Any declaration by a government that its database will never be compromised is inherently far-fetched. No government can argue that its flood prevention or public health system will never fail under the pressure of weather or disease. The goal of policy is risk management, not perfect risk-prevention.

 

In the case of Aadhaar, we have seen no adoption of traditional security measures well regarded in the industry to fix exploits, bugs or vulnerabilities.

 

What we have seen is a lot of shooting the messenger and attractive marketing to hard sell the benefits of Aadhaar while underplaying privacy and security issues.

Surveillance

Misuse of the database for state surveillance and targeted coercion is also unpreventable.

 

Anyone committing her data to such a system is betting for her lifetime that her government will never become totalitarian or even strongly anti-democratic, lest she be subjected to forms of oppression she cannot possibly evade.

 

These are not merely theoretical concerns of Luddites or anti-innovation activists but already being perfected by countries like China.

 

The Xinjiang region of China, which has long been subject to tight controls and surveillance has seen vast collection of DNA samples, fingerprints, iris scans and blood types of people aged 12 to 65. This information is then linked to residents' hukou, or household registration cards.

 

This system limits people's access to educational institutions, medical and housing benefits.

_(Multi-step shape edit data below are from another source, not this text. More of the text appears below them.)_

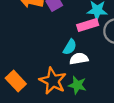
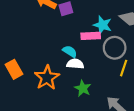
cyan semicircle: (70, 47) -> (70, 51), turned -104
green star: (77, 85) -> (83, 88), moved

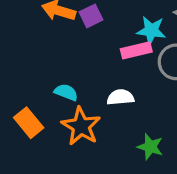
cyan semicircle: (70, 51) -> (66, 92), moved
green star: (83, 88) -> (150, 147), moved

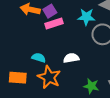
pink rectangle: (136, 50) -> (54, 24), moved
orange rectangle: (29, 123) -> (18, 78), turned -42

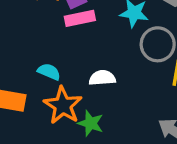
green star: (91, 86) -> (91, 123), moved

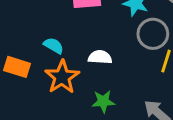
green star: (91, 123) -> (103, 101), moved, turned -30

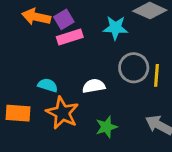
gray circle: (153, 34) -> (134, 68), moved

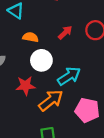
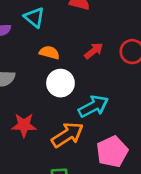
red star: (26, 86) -> (24, 125), moved
pink pentagon: (87, 110) -> (112, 152), turned 30

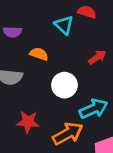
cyan triangle: (34, 17) -> (64, 25), moved
orange semicircle: (49, 52) -> (39, 54), moved

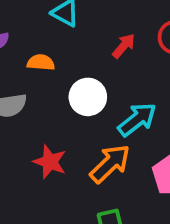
red star: (28, 122) -> (50, 162), turned 30

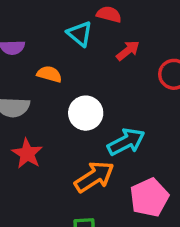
red arrow: (124, 46) -> (128, 51), moved
red star: (50, 162) -> (27, 154), moved

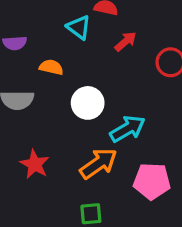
red star: (27, 154) -> (35, 164), moved
pink pentagon: (149, 197) -> (152, 181), turned 30

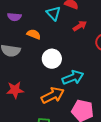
red star: (35, 164) -> (15, 90), turned 30

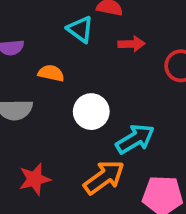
red arrow: (80, 26) -> (131, 44), turned 40

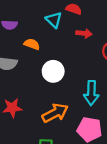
cyan arrow: (135, 139) -> (91, 93), moved, turned 115

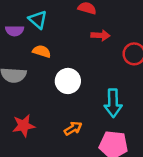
cyan triangle: (54, 20) -> (38, 20), moved
orange arrow: (55, 113) -> (73, 128), size x0.6

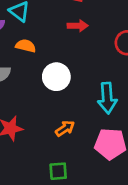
red arrow: (100, 35) -> (78, 26), moved

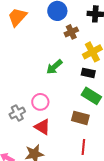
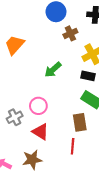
orange trapezoid: (17, 17) -> (15, 45), moved
brown rectangle: (80, 118) -> (80, 122), turned 66
red line: (83, 147) -> (73, 146), moved

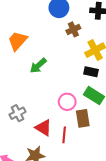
green arrow: (53, 70) -> (38, 66), moved
pink circle: (38, 106) -> (67, 102), moved
red line: (73, 146) -> (64, 135), moved

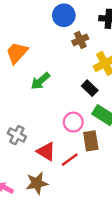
black rectangle: (91, 72) -> (90, 88), moved, turned 32
gray cross: (18, 113) -> (17, 135), turned -35
red line: (64, 135) -> (70, 160), turned 49

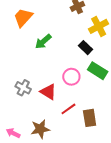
brown rectangle: (91, 141) -> (90, 118), moved
red triangle: (46, 151) -> (48, 92), moved

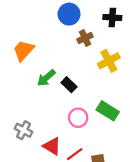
black rectangle: (86, 48) -> (69, 85), moved
red triangle: (48, 92) -> (52, 146), moved

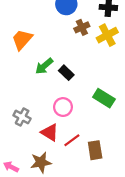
yellow cross: (109, 61) -> (107, 35), moved
pink circle: (78, 118) -> (63, 107), moved

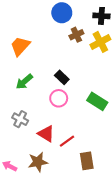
green arrow: (44, 66) -> (24, 82), moved
pink circle: (63, 107) -> (59, 98), moved
brown rectangle: (95, 150) -> (87, 161), moved

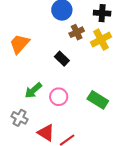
black rectangle: (62, 77) -> (62, 59), moved
green arrow: (24, 82) -> (33, 90), moved

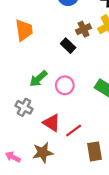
brown cross: (77, 32) -> (84, 29), moved
orange trapezoid: (20, 44) -> (24, 30), turned 130

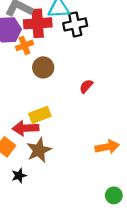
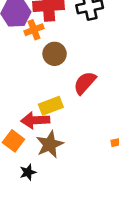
red semicircle: (86, 86) -> (85, 83), moved, size x1.5

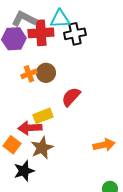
orange cross: (34, 30) -> (29, 74), moved
black star: (28, 172) -> (24, 171), size x1.5

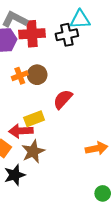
cyan triangle: (60, 19) -> (80, 19), moved

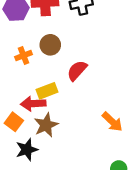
orange cross: (20, 76) -> (24, 56), moved
orange arrow: (97, 148) -> (112, 122), turned 55

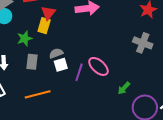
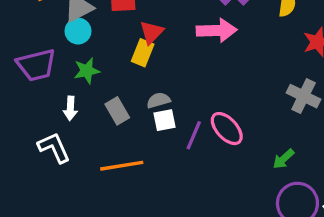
green star: (25, 38) -> (87, 71), moved
gray rectangle: (32, 62) -> (117, 111), turned -42
green arrow: (124, 88) -> (283, 159), moved

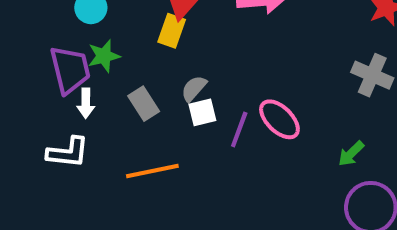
purple trapezoid: (36, 65) -> (70, 70), moved, turned -87
gray semicircle: (158, 100) -> (194, 88), turned -30
white L-shape: (54, 148) -> (68, 152), turned 123

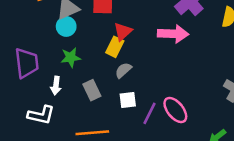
purple trapezoid: (70, 70) -> (27, 63), moved
gray semicircle: (194, 88) -> (123, 70), moved

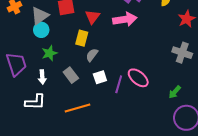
red triangle: (123, 32) -> (92, 17), moved

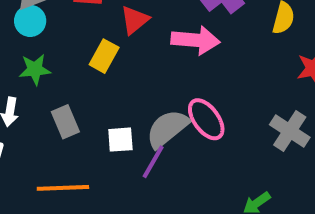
gray semicircle: (92, 55) -> (167, 129), moved, size x1.6
pink ellipse: (138, 78) -> (206, 119), moved

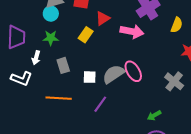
purple line: (153, 162) -> (100, 104), moved

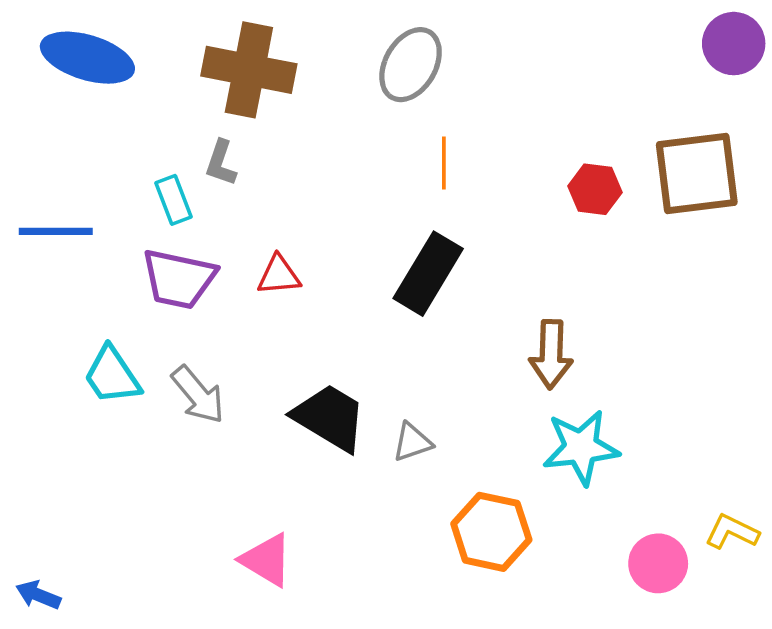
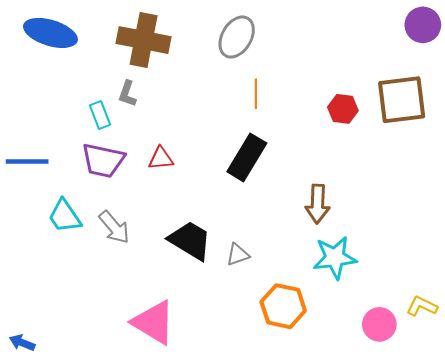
blue line: (56, 231) -> (27, 161), moved
pink triangle: (267, 560) -> (154, 322), size x1.4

Combined with facial recognition software, CCTV cameras and a biometric database, the unprecedented level of control being attained is being presented as an example of the great technological strides the country is making.

 

The fact that Aadhaar has expanded beyond its original goals and that comprehensive surveillance profiles of citizens are already being offered by companies, confirms the fears about misuse of data for surveillance.

 

At the same time the risks of catastrophic failure are difficult to manage in a centralised single-number system and the problems of ordinary operation are non-trivial as well.

 

If an ordinary retail transaction is verified by "secure" authentication over a single-number system for instance, the seller need only surreptitiously retain both the number and the confirming biometric data in order to be able to seamlessly forge future transactions.

 

An inexpensive thumbprint reader meant for a market vegetable vendor, for example, can be inexpensively modified to remember all the thumbprints it scans.

 

Several thousands of instances where beneficiaries have been denied benefits like pension and food assistance because of failed authentication are being reported everyday from different parts of India.

 

To several entrepreneurs eying "data-based innovation", these are merely "teething problems" of a system that once matured will reduce all kinds of identity fraud and weed out corruption.

Multiple approaches

But to several others, it is a matter of daily survival and deprivation of subsidised food and rations that was the original intent of this scheme.

 

For these reasons, European and North American technologists and policy-makers prefer solutions that treat identity as a probabilistic - based on or adapted to a theory of probability - quantity.

 

In their decentralised approaches, multiple data sources and forms of identification are overlapped to get as high a probability of correct identification as necessary.

 

This means not relying on only one form to confirm a person's identity and allowing for different forms to be used to enable diversification of risk that comes from having one centralised structure.

 

India's Supreme Court is currently hearing a batch of petitions challenging Aadhaar.

 

The court had ruled through interim orders passed earlier that Aadhaar registration cannot be made generally mandatory, yet it has before it numerous petitions concerning large numbers of social services for which Aadhaar registration has been made mandatory.

 

We are all waiting for this powerful court speaking for the world's largest democracy on issues now coming to the fore in all societies.

 

Let's hope that once again the Supreme Court places India in the vanguard of the constitutional democracies and presents an example to democratic societies.